This week the Kennedy healthcare bill, another $600 billion government monstrosity, cleared it’s first hurdle. It’s a nice dream; a country in which everyone has adequate healthcare. It is a goal to aspire to reach one day. But has that day come? Is it even possible to deliver this dream, or is it a false idol that will bring ruin rather than well-being?
When one bothers to do even the most elementary level of research on the subject, it becomes quickly evident that universal government healthcare lies outside humanity’s ability to justly implement.
Here is an article of evidence, that is a timely expose on the government’s inability to adequately provide medical care for the 8 million military veterans in our country.
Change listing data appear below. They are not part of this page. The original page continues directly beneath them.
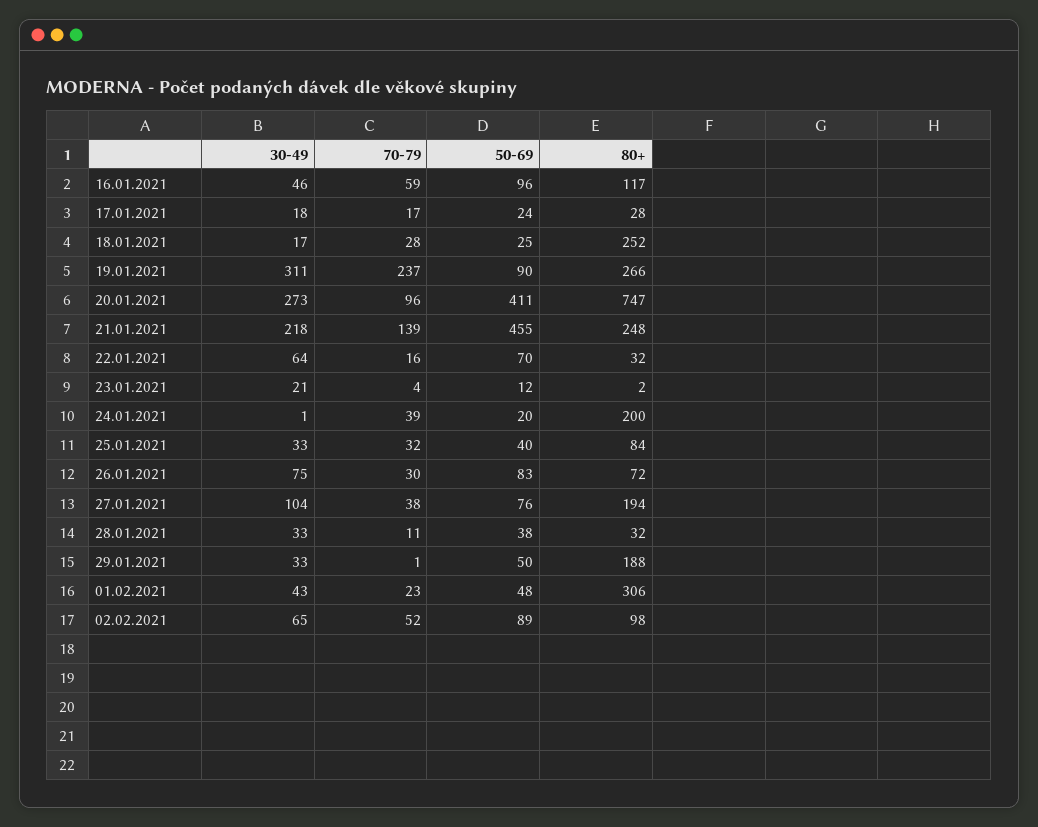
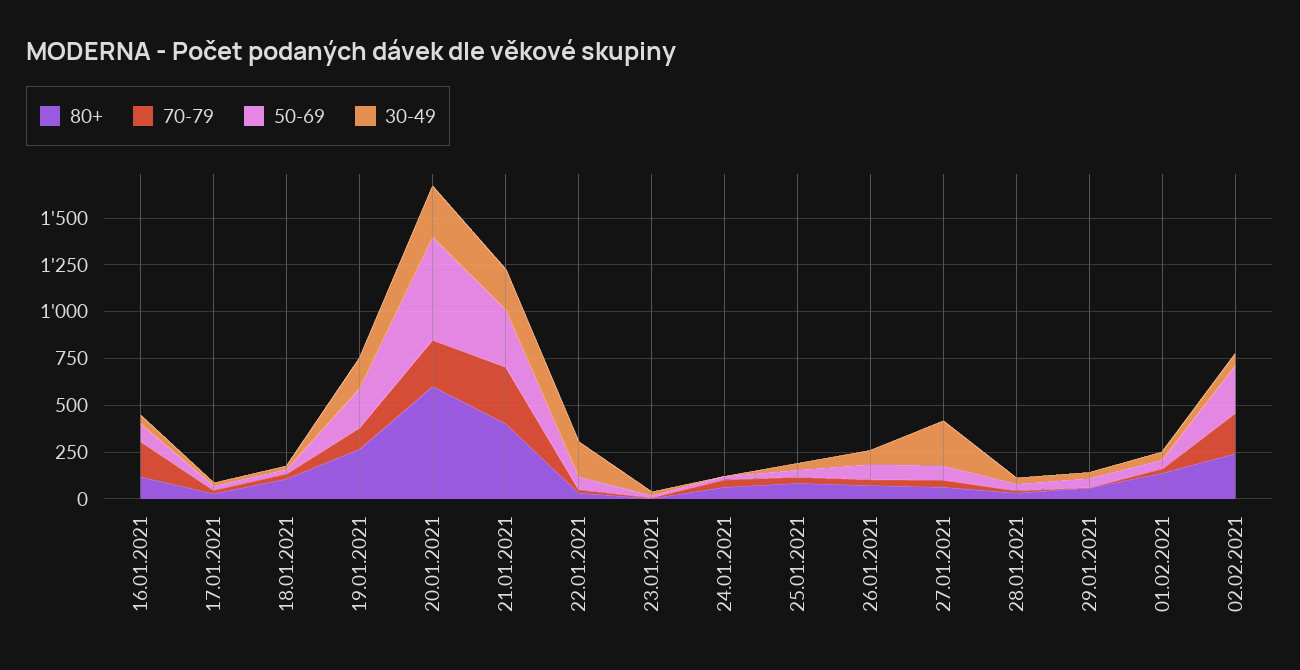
  {
    "30-49": {
      "16.01.2021": 46,
      "17.01.2021": 18,
      "18.01.2021": 17,
-     "19.01.2021": 311,
+     "19.01.2021": 150,
      "20.01.2021": 273,
      "21.01.2021": 218,
-     "22.01.2021": 64,
+     "22.01.2021": 200,
      "23.01.2021": 21,
      "24.01.2021": 1,
      "25.01.2021": 33,
      "26.01.2021": 75,
-     "27.01.2021": 104,
+     "27.01.2021": 250,
      "28.01.2021": 33,
      "29.01.2021": 33,
      "01.02.2021": 43,
      "02.02.2021": 65
    },
    "70-79": {
-     "16.01.2021": 59,
+     "16.01.2021": 200,
      "17.01.2021": 17,
      "18.01.2021": 28,
-     "19.01.2021": 237,
+     "19.01.2021": 100,
-     "20.01.2021": 96,
+     "20.01.2021": 250,
-     "21.01.2021": 139,
+     "21.01.2021": 300,
      "22.01.2021": 16,
      "23.01.2021": 4,
      "24.01.2021": 39,
      "25.01.2021": 32,
      "26.01.2021": 30,
      "27.01.2021": 38,
      "28.01.2021": 11,
      "29.01.2021": 1,
      "01.02.2021": 23,
-     "02.02.2021": 52
+     "02.02.2021": 200
    },
    "50-69": {
      "16.01.2021": 96,
      "17.01.2021": 24,
      "18.01.2021": 25,
-     "19.01.2021": 90,
+     "19.01.2021": 200,
-     "20.01.2021": 411,
+     "20.01.2021": 550,
-     "21.01.2021": 455,
+     "21.01.2021": 300,
      "22.01.2021": 70,
      "23.01.2021": 12,
      "24.01.2021": 20,
      "25.01.2021": 40,
      "26.01.2021": 83,
      "27.01.2021": 76,
      "28.01.2021": 38,
      "29.01.2021": 50,
      "01.02.2021": 48,
-     "02.02.2021": 89
+     "02.02.2021": 250
    },
    "80+": {
      "16.01.2021": 117,
      "17.01.2021": 28,
-     "18.01.2021": 252,
+     "18.01.2021": 100,
      "19.01.2021": 266,
-     "20.01.2021": 747,
+     "20.01.2021": 600,
-     "21.01.2021": 248,
+     "21.01.2021": 400,
      "22.01.2021": 32,
      "23.01.2021": 2,
-     "24.01.2021": 200,
+     "24.01.2021": 50,
      "25.01.2021": 84,
      "26.01.2021": 72,
-     "27.01.2021": 194,
+     "27.01.2021": 50,
      "28.01.2021": 32,
-     "29.01.2021": 188,
+     "29.01.2021": 50,
-     "01.02.2021": 306,
+     "01.02.2021": 150,
-     "02.02.2021": 98
+     "02.02.2021": 250
    }
  }

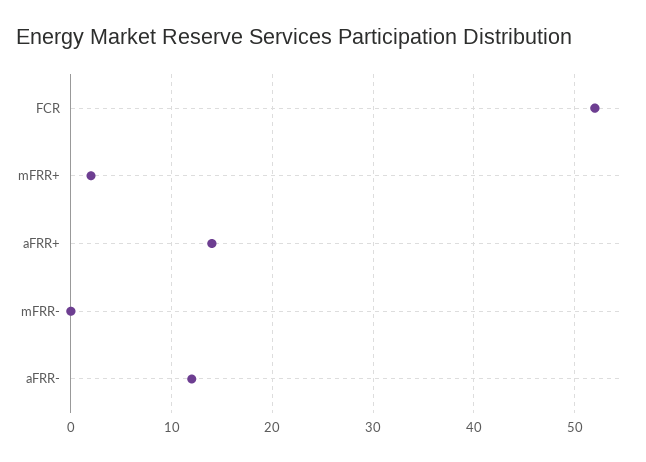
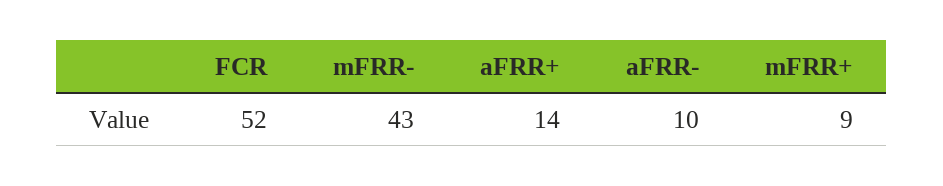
  {
    "FCR": 52,
-   "mFRR+": 2,
+   "mFRR+": 9,
    "aFRR+": 14,
-   "mFRR-": 0,
+   "mFRR-": 43,
-   "aFRR-": 12
+   "aFRR-": 10
  }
Some highlights:
“Justice demands that government provide for the medical needs of those who have been injured in the conflicts it enters. Yet prudence suggests that if government’s competence is strained even to fulfill this obligation, then creating new and ultimately unrealistic responsibilities for government will increase the likelihood and scale of injustice.
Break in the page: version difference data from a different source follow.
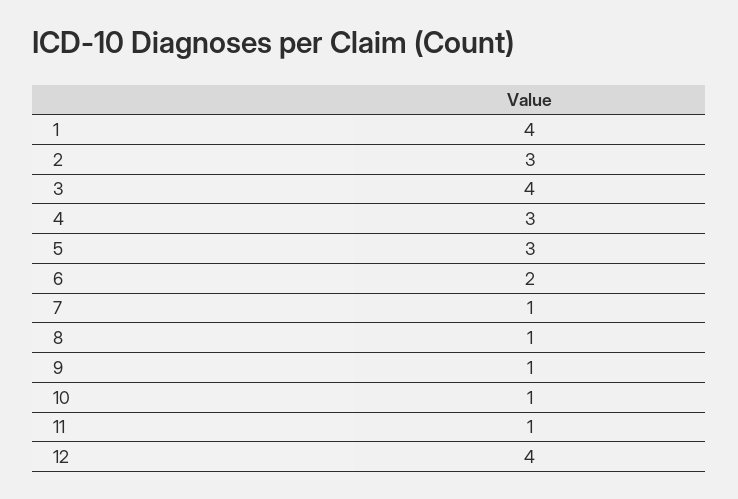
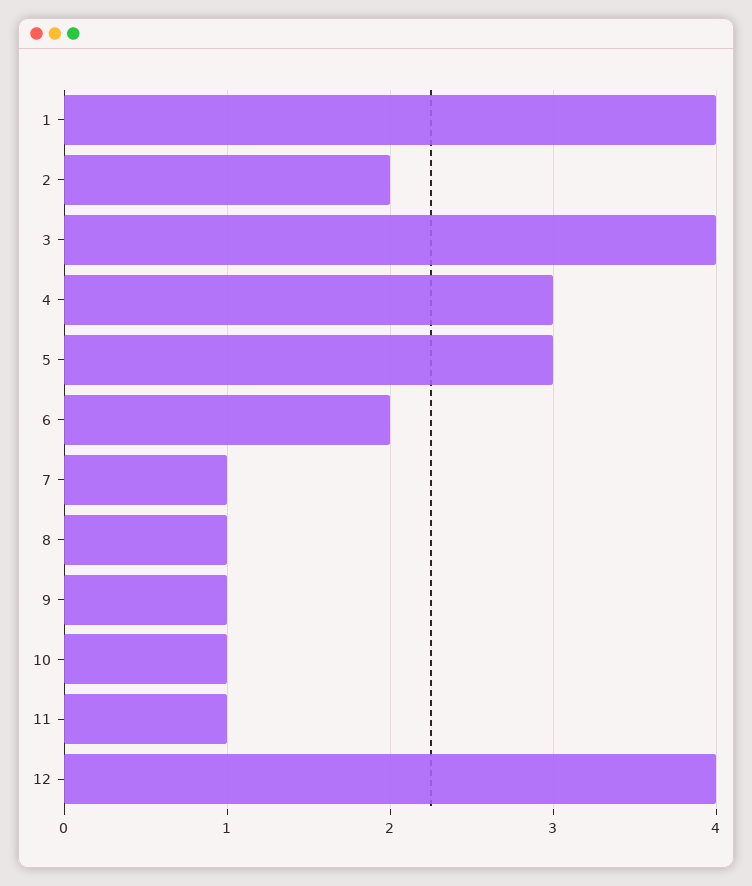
  {
    "1": 4,
-   "2": 3,
+   "2": 2,
    "3": 4,
    "4": 3,
    "5": 3,
    "6": 2,
    "7": 1,
    "8": 1,
    "9": 1,
    "10": 1,
    "11": 1,
    "12": 4
  }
Veterans’ healthcare has accomplished amazing feats, and many of the health officials and workers who work in that industry do so because of their desire to serve those who served their country.
But the government must and should do a better job taking care of veterans, especially those wounded in America’s wars.
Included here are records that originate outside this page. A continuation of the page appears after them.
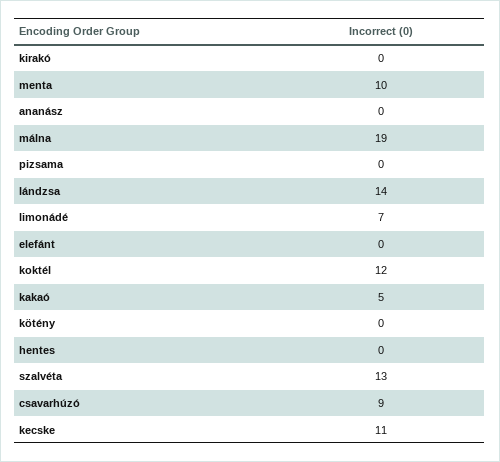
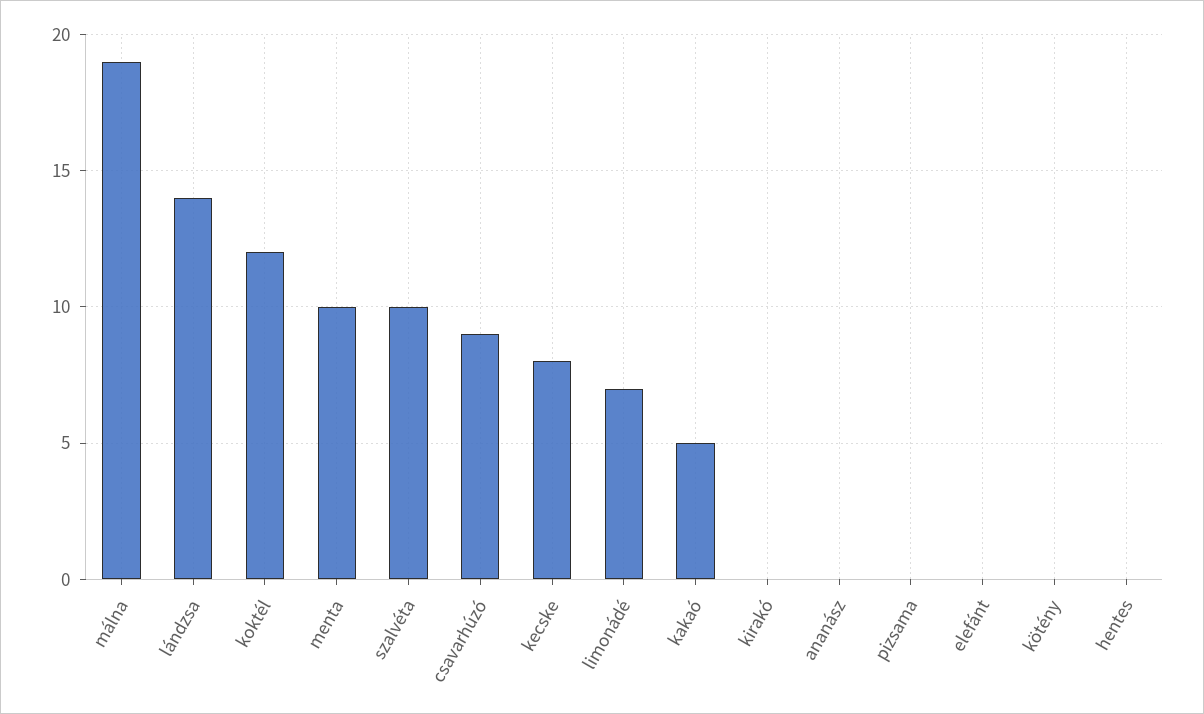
  {
    "kirakó": 0,
    "menta": 10,
    "ananász": 0,
    "málna": 19,
    "pizsama": 0,
    "lándzsa": 14,
    "limonádé": 7,
    "elefánt": 0,
    "koktél": 12,
    "kakaó": 5,
    "kötény": 0,
    "hentes": 0,
-   "szalvéta": 13,
+   "szalvéta": 10,
    "csavarhúzó": 9,
-   "kecske": 11
+   "kecske": 8
  }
The government needs to prove it can handle existing obligations before proposing the adoption of any universal government plan. If it cannot handle the challenge of caring for 8 million veterans, how will a government bureaucracy manage a system dealing with 300 million Americans?“
On the other end of the spectrum, we have a display of ignorance and idiocy from a Catholic that misunderstands Catholic social doctrine and the Pope’s latest encyclical. He is quite willing to tax the rich to fund an unachievable and wasteful system that would delay efforts that could bring the dream to reality, and therein lies the problem. Too many Christians are worshiping at the false idol of government intervention, rather than with Christ in truth and love. Christ, when faced with the hunger of the multitude, did not tell his disciples to resort to government intervention to solve the problem. Christ urged his disciples to feed the multitude themselves. It is a travesty that Christians would choose government coercion (taxes) instead of trusting human charity. The rise of government welfare in the 30s hurt charity once (how many orphanages are around these days?), will we make the same mistake again?
Will we act with so little hope in the goodwill of fellow citizens–and God–that we implement an unjust system to forcibly take property from some in the hopes of providing for others? God forbid we should be so faithless, and so quick to disavow our responsibilities in exchange for convenient government scapegoats.